Nous fûmes obligés de traverser un pré et là nos souffrances furent bien plus grandes encore. Nous avions les jambes plongées dans l’eau. Je ne sais pourquoi cette eau paraissait beaucoup plus froide que la boue des terres labourables. L’impression en était si douloureuse que nous poussions des cris ; si le trajet eût duré plus d’un quart d’heure nous y aurions succombé.
Après des peines inouïes, nous parvînmes à trois lieues environ de Varsovie. Nos yeux étaient caves, nos joues amaigries ; la fatigue avait accablé les plus courageux. Nous avions l’air de morts qui sortiraient de leurs tombeaux. Le général Dorsenne nous rassembla autour de lui et nous fit une allocution.
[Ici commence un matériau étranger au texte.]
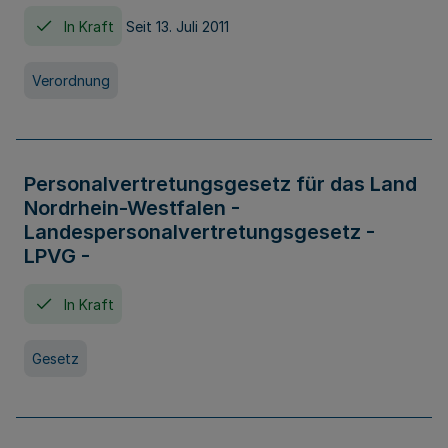
In Kraft
Seit 13. Juli 2011
Verordnung
Personalvertretungsgesetz für das Land
Nordrhein-Westfalen -
Landespersonalvertretungsgesetz -
LPVG -
In Kraft
Gesetz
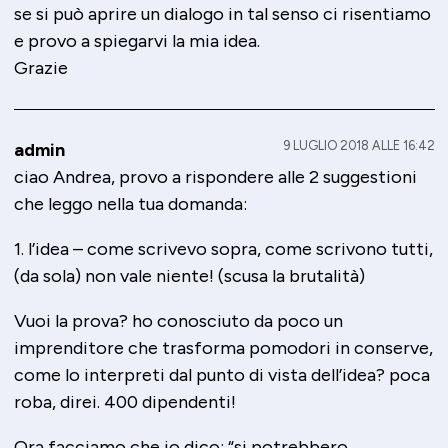
se si può aprire un dialogo in tal senso ci risentiamo
e provo a spiegarvi la mia idea.
Grazie
9 LUGLIO 2018 ALLE 16:42
admin
ciao Andrea, provo a rispondere alle 2 suggestioni
che leggo nella tua domanda:
1. l’idea – come scrivevo sopra, come scrivono tutti,
(da sola) non vale niente! (scusa la brutalità)
Vuoi la prova? ho conosciuto da poco un
imprenditore che trasforma pomodori in conserve,
come lo interpreti dal punto di vista dell’idea? poca
roba, direi. 400 dipendenti!
Ora facciamo che io dico: “si potrebbero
Il nous déclara que l’empereur était fort mécontent de nous voir aussi peu fermes dans l’adversité, aussi abattus par des épreuves que lui-même avait supportées comme tous les autres. Ces paroles ranimèrent nos esprits et nous les accueillîmes par des cris enthousiastes.
J’avais encore dans mon sac un pauvre petit morceau de biscuit que j’avais conservé comme une dernière ressource contre la faim. Me voyant au terme de mes fatigues, je me décidai à le manger.
Bientôt nous entrâmes à Varsovie, c’était, je crois, le 1er janvier 1807. Les habitants nous reçurent à bras ouverts, ils ne savaient comment nous témoigner leur affection et leur joie. Les soins les plus tendres nous furent prodigués par eux : nous en avions besoin.